Editor’s take: Throttling shouldn’t be an issue as Samsung has implemented “advanced thermal designs” alongside improved power efficiency to make overheating a non-issue. This is likely more of a concern in laptops where components are crammed into a tiny space, but overheating is a real concern in desktops, too, if adequate cooling isn’t used.

Samsung on Tuesday introduced its first consumer solid-state drive that doesn’t use DRAM.

The new Samsung 980 NVMe SSD utilizes the NVMe Host Memory Buffer (HMB) feature, a direct memory access capability of PCI Express that lets the SSD use system memory instead of having to bring its own.

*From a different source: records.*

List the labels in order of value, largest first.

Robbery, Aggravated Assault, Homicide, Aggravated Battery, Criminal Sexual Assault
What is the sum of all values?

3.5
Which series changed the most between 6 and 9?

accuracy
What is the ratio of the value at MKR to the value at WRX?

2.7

This cuts down on the cost to manufacture the drive, savings which are passed along to the buyer, but more on that in a bit.

Samsung said the HMB feature is coupled with other tech like its sixth-gen V-NAND and Intelligent TurboWrite 2.0 as well as an optimized controller and firmware to minimize the performance penalty of not including dedicated DRAM.

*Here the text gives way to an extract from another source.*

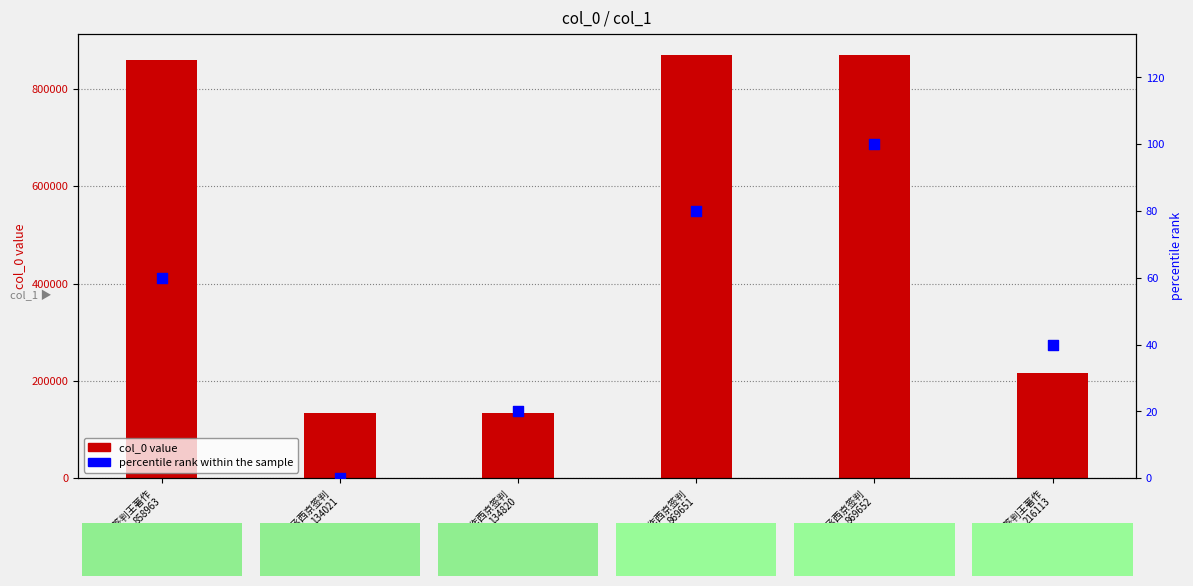

Which series has the widest spread of Y values?

col_0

The 1TB drive, for example, boasts sequential read and write speeds of up to 3,500 and 3,000 MB/s, with random reads and writes rated as high as 500K IOPS and 480K IOPS, respectively. Speeds do drop off as capacity decreases, however, so be mindful of that when considering a drive.

Samsung’s new 980 NVMe SSD is available in capacities of 250GB, 500GB and 1TB with MSRPs set at $49.99, $69.99 and $129.99, respectively.